To import or download the required libraries see the Juypter documentation or the libraries's home page for instruction. 

### Note: 
All libraries that are used are available for Anaconda 

In [127]:
# Importing data structure libraries
import pandas as pd
import numpy as np

# Import text analysist tools
import re
import nltk
from nltk.tokenize import RegexpTokenizer
from nltk.tokenize import TweetTokenizer

# Import Counter
from collections import Counter

# Import libraries for loading files
import ast

## Setting up some dummy data

Similar to before, this notebook will create a small set of dummy data to demostrate. This is to ensure that all those using this notebook have the ability to test out its functionality.
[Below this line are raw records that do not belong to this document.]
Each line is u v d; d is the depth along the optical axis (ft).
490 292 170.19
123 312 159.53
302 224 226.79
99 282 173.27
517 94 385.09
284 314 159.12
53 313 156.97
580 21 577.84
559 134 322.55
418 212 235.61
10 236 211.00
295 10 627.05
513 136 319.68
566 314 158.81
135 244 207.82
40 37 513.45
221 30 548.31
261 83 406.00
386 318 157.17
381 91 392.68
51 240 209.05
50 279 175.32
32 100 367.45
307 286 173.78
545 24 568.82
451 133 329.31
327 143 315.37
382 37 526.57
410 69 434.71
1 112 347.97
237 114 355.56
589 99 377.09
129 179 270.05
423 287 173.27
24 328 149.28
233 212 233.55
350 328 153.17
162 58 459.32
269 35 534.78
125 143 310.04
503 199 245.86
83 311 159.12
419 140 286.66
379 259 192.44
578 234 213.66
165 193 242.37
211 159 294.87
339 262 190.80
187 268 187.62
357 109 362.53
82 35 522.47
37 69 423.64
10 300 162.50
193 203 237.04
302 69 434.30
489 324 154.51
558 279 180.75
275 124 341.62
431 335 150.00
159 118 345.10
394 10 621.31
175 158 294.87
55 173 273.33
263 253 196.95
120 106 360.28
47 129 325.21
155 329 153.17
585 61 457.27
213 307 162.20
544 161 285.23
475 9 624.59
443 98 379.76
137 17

However we will be making some modification and changes to the one made in the the other notebook.

### Dummy Panda Dataframe Structure

We are going to create 5 sets of 5 entries each entry will have 2 values (Date, Hashtag). To find out how to generate these values see TATR Tokenization and Extraction. 

To do so we will used 1 functions to help create the Date
* pd.Timestamp(Some date format) : Which turns the input into a date 
* np.random.randint(range, how many) : Creates a random integer from 0 to range for the declared amount

### Note:

We will be randomly assigning hashtags to each date. Therefore it is possible your results will be different each time.

In [106]:
# Setup empty dataframe
DummyDataframe = pd.DataFrame(columns=['Date', 'Hashtag'])

# Setup 5 different dates
dummyDates = [ pd.Timestamp('20180101'),  pd.Timestamp('20180201'),  pd.Timestamp('20180301')]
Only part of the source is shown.